Paul encourages them to keep up the faith. Continue to trust in God. He calls them to hope, reminding them that God raised Jesus from the dead, and though they may grieve those who have died, they have reason to have joy and hope, trusting that Jesus has not forgotten them. Those who have died and those who live will all be brought together into a shared experience of life with Jesus.
The Thessalonians have prepared their lives for Jesus, but are caught in the uncomfortable and frustrating position of being forced to wait. The faithful path is to continue on in living prepared for Jesus, trusting that any day Jesus may return, with a faith strong enough to accept that the awaited day might come after their lifetime.
In Matthew, we hear Jesus offering a parable of the kingdom of heaven. There’s a lot to unpack, many images to explore, and so much about the scene with its situation set in a different time and culture that I can’t understand it the way the first listener would have. So I’ll offer one point of connection. The one image that connects with me as I consider it against the context of the rest of today’s readings is the bridegroom. The bridegroom is late. All the text says is that he’s been delayed.
There’s a party that is supposed to be happening, people who have prepared for it and have their supplies ready, but the central figure hasn’t arrived when he was expected. They’re in that hurry up and wait situation. When the moment they’ve been waiting for- the bridegroom’s arrival- comes, some have kept up the waiting better than others.
I’m a fan of the TV show “Amazing Race.” It’s one of the only reality TV shows I can stand, and I’ve been watching it for ten years. The premise is that ten teams follow clues and complete obstacles as they travel around the world in a race for a million dollar prize. I like to see all the different places they travel and watch them find patience, encouragement, or bravery at difficult moments. Of course, the producers of the show are looking for those dramatic moments of failure or horrible choices.
During one season, all the teams had arrived at an airport and gotten tickets for different flights. One team got there early and bought tickets. Others came later and bought the same tickets, but then went in search of a better option, or went to the counter for an earlier sold-out flight to be on the stand-by list. That early team took their boarding passes and found a Dairy Queen. They sat back and enjoyed this familiar food. They relaxed and put up their feet. They forgot the urgency of the race. They forgot the prize they were longing for. They ended up being the only ones on a later flight, and at the end of the round, they were the ones to hear the dreaded words, “You are the last team to arrive, and you have been eliminated from the race.”
The Church today can struggle with this time of waiting. We can lose sight of what we’re waiting for, and can give up on the urgency of being a part of what is coming.

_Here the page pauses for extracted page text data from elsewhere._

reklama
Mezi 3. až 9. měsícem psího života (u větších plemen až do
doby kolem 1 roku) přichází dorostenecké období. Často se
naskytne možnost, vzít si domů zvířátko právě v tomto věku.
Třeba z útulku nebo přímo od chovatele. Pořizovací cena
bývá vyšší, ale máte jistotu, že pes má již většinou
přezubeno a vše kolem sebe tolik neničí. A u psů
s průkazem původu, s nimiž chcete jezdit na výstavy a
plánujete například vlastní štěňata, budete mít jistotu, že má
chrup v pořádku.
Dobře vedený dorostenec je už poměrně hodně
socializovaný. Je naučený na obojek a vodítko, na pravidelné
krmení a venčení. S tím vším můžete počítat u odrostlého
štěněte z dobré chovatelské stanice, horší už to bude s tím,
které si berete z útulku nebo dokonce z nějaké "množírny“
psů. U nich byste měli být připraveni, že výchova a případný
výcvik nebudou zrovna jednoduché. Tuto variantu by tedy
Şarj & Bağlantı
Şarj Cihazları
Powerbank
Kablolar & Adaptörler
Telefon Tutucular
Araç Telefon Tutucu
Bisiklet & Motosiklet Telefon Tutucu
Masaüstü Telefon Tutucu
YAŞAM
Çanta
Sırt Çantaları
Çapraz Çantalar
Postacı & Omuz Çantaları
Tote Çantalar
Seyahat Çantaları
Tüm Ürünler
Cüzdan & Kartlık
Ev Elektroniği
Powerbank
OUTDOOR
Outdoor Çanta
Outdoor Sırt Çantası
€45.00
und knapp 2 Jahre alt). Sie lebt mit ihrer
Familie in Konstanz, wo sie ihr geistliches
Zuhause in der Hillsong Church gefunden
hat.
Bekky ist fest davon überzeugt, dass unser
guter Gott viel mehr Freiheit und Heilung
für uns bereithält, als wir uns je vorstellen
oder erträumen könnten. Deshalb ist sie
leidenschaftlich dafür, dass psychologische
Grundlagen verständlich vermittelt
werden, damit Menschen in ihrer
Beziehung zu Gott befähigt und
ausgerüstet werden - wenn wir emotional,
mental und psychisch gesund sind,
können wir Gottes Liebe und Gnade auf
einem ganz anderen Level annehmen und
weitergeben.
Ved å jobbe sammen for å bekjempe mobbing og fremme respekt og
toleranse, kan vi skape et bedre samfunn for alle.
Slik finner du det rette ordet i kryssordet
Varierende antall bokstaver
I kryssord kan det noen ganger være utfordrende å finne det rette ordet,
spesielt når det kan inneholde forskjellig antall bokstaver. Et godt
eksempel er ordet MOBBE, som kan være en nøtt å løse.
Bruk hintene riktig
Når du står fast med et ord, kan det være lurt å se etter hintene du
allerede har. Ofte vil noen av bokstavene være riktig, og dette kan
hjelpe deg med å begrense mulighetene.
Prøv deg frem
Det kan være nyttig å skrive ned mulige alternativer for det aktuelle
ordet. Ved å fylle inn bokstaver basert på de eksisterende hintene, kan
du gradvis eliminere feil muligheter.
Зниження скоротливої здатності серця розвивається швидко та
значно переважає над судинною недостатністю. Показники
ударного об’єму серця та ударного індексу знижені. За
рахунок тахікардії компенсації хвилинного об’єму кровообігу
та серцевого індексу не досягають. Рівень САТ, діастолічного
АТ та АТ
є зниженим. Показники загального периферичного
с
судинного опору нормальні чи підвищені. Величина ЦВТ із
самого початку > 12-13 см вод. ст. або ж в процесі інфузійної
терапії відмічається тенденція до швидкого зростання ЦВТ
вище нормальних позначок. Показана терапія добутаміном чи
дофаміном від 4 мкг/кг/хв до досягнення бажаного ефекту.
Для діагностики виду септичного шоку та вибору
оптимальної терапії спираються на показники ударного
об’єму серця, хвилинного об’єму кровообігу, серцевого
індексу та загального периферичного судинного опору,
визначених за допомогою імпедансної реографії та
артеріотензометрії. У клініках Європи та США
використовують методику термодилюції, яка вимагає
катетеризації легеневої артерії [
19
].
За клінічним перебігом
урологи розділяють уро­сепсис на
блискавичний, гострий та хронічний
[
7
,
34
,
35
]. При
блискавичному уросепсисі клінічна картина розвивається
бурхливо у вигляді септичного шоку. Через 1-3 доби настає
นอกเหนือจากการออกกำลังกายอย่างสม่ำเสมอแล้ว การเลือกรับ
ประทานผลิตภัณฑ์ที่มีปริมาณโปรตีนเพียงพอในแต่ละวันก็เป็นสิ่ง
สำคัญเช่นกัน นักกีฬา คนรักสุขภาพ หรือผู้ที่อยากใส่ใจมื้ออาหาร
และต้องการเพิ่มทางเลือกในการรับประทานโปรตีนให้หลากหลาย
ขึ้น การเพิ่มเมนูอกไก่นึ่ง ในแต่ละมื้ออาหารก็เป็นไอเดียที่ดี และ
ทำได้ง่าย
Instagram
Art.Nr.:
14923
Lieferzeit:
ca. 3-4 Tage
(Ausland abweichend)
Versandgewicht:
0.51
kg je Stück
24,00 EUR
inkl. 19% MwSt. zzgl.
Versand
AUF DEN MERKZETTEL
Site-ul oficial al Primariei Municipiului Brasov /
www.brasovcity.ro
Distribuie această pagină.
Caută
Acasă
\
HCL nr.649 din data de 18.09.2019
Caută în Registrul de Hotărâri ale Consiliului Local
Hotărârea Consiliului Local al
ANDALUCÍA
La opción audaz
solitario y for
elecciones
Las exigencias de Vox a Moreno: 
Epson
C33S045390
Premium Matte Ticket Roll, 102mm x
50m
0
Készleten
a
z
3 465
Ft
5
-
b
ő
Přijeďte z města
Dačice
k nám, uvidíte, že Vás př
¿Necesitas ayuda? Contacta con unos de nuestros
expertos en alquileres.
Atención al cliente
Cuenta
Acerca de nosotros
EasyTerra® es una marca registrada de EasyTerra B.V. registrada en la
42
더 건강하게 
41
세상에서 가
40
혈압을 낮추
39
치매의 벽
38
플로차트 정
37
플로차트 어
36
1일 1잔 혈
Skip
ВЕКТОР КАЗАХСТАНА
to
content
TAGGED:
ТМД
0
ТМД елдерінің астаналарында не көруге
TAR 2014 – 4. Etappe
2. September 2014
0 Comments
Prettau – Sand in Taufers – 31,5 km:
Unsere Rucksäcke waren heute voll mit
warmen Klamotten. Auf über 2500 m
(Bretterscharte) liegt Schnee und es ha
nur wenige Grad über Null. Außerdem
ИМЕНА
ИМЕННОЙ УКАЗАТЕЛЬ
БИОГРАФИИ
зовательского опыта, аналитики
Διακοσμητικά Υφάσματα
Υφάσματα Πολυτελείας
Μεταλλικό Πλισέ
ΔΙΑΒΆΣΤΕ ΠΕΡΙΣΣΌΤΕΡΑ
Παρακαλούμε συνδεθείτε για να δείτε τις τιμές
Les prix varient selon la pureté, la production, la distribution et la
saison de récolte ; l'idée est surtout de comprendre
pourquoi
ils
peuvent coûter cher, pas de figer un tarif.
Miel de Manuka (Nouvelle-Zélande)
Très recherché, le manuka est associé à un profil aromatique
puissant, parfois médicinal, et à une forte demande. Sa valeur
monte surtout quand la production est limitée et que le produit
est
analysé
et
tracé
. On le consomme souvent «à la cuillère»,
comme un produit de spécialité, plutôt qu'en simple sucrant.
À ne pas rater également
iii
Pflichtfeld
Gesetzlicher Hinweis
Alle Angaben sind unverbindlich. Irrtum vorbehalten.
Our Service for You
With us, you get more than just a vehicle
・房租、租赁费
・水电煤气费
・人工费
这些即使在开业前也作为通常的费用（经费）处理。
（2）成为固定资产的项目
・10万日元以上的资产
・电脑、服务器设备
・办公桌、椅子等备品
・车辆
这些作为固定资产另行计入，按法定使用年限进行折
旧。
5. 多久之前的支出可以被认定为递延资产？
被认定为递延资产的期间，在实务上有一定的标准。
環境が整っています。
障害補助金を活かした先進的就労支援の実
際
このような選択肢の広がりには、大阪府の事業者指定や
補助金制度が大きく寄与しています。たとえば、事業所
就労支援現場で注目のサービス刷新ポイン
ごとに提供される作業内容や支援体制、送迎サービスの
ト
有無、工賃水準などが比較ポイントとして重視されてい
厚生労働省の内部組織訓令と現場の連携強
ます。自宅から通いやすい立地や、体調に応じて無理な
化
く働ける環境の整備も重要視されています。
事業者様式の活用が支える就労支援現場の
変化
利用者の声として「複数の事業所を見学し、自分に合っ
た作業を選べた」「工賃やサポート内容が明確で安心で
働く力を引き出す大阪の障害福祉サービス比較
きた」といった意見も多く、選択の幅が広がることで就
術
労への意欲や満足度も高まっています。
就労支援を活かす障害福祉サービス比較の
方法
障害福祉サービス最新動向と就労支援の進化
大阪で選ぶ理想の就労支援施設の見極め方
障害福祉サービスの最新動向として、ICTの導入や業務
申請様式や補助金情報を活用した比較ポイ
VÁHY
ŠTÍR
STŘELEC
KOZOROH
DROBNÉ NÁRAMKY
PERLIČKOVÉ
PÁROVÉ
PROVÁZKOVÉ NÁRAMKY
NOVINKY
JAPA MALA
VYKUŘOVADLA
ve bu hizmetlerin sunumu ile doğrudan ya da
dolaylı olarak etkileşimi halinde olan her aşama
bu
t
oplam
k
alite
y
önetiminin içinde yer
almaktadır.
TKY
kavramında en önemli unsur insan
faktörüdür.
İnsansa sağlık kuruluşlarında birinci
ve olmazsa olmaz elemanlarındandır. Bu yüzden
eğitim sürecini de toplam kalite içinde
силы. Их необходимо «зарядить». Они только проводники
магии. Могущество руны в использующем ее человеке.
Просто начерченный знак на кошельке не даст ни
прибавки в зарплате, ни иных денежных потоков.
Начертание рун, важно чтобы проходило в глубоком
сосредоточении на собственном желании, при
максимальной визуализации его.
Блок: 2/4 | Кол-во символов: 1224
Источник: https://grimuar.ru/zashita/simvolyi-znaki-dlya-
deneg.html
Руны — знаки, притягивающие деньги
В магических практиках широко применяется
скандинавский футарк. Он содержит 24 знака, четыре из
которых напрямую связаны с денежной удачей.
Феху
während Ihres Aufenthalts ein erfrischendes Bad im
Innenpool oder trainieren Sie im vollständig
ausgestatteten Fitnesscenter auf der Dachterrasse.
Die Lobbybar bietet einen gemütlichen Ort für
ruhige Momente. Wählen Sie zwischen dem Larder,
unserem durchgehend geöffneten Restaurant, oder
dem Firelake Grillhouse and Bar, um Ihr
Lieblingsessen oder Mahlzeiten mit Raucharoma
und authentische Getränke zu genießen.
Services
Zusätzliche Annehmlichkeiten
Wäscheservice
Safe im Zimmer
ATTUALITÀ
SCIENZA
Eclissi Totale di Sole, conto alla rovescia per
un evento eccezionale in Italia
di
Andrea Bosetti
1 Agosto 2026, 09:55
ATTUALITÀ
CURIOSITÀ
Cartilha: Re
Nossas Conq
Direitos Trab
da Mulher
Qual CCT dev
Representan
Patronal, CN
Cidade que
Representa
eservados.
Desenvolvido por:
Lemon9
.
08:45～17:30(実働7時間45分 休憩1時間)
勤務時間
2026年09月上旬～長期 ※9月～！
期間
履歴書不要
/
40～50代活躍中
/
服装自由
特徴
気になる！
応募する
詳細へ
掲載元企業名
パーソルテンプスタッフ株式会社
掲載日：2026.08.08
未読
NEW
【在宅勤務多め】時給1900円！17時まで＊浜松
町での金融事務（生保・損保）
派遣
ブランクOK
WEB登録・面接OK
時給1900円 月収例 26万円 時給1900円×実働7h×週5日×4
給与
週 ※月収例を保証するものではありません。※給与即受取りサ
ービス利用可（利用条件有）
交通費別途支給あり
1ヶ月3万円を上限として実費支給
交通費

Jesus Christ has come into this world and he will come again- bringing life that never ends, healing that never fails, fulfillment to hope. We prepare for his coming by living as if he was returning at any moment- as if he was already here, already transforming the world. We live for the sake of others, with hope for the future, and without fear. Jesus is already transforming the world. We live at a time when the first fingers of dawn are lighting the world, pushing back the darkness, and we wait for the full dawn to burst forth.
Our God is faithful in keeping promises. Be of good courage during this time of waiting. There may be days when we join with the voices of the faithful before us, asking God “how long” must we wait until death is no more, pain is no more, oppression and injustice are no more. Those who are alert will see signs of God’s faithfulness: hope in the midst of grief, generosity in the midst of scarcity, reconciliation in the midst of discord. Jesus Christ will come again, and you who have waited will not be forgotten.